■ TASK ■
Return, word for word, the lines of the listing below from the one with "Das Nutzungsrecht nach" through the one with "insbesondere, dass Sie", and no other lines.

== DATA FOR REVIEW ==

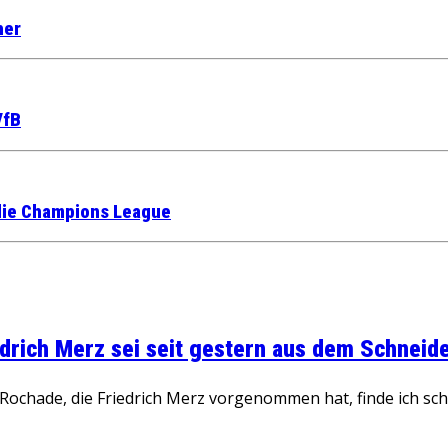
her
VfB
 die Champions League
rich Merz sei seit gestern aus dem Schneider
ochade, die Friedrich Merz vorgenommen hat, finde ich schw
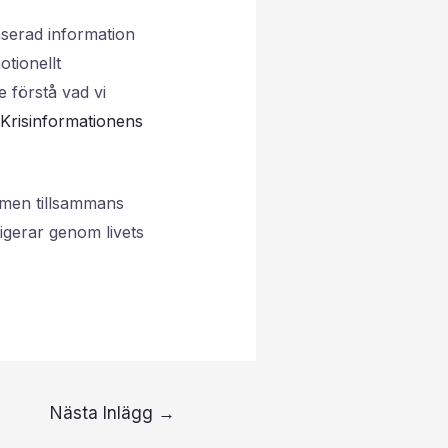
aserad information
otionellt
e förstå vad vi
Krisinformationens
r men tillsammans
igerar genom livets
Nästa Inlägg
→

===
== DATA FOR REVIEW ==

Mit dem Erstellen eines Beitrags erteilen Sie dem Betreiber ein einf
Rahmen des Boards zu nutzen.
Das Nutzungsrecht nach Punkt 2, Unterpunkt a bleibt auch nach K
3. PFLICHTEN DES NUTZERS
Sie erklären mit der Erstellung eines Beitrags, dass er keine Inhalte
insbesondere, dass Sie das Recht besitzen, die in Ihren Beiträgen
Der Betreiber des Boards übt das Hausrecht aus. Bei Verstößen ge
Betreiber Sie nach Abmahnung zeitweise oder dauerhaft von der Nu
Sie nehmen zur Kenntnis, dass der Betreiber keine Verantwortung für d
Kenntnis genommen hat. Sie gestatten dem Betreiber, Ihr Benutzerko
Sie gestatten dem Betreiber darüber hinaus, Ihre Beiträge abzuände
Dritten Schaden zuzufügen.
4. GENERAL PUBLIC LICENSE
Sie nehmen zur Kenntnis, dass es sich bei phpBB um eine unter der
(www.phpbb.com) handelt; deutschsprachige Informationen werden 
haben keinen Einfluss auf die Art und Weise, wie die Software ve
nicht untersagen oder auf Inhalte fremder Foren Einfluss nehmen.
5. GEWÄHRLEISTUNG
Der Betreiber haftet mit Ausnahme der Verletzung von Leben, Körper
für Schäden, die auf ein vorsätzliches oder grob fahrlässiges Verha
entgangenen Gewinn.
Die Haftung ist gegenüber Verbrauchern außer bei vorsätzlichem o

===
== DATA FOR REVIEW ==

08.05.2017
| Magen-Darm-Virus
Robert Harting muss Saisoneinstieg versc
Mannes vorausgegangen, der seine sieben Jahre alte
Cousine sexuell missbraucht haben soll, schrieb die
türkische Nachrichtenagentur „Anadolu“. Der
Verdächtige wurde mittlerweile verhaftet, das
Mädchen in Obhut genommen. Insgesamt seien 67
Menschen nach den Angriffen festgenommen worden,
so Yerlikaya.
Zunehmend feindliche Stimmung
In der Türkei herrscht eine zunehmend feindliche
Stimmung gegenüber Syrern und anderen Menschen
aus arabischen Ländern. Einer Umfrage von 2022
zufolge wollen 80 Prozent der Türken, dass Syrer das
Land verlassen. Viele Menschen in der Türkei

===

■ ANSWER SECTION ■
Das Nutzungsrecht nach Punkt 2, Unterpunkt a bleibt auch nach K
3. PFLICHTEN DES NUTZERS
Sie erklären mit der Erstellung eines Beitrags, dass er keine Inhalte
insbesondere, dass Sie das Recht besitzen, die in Ihren Beiträgen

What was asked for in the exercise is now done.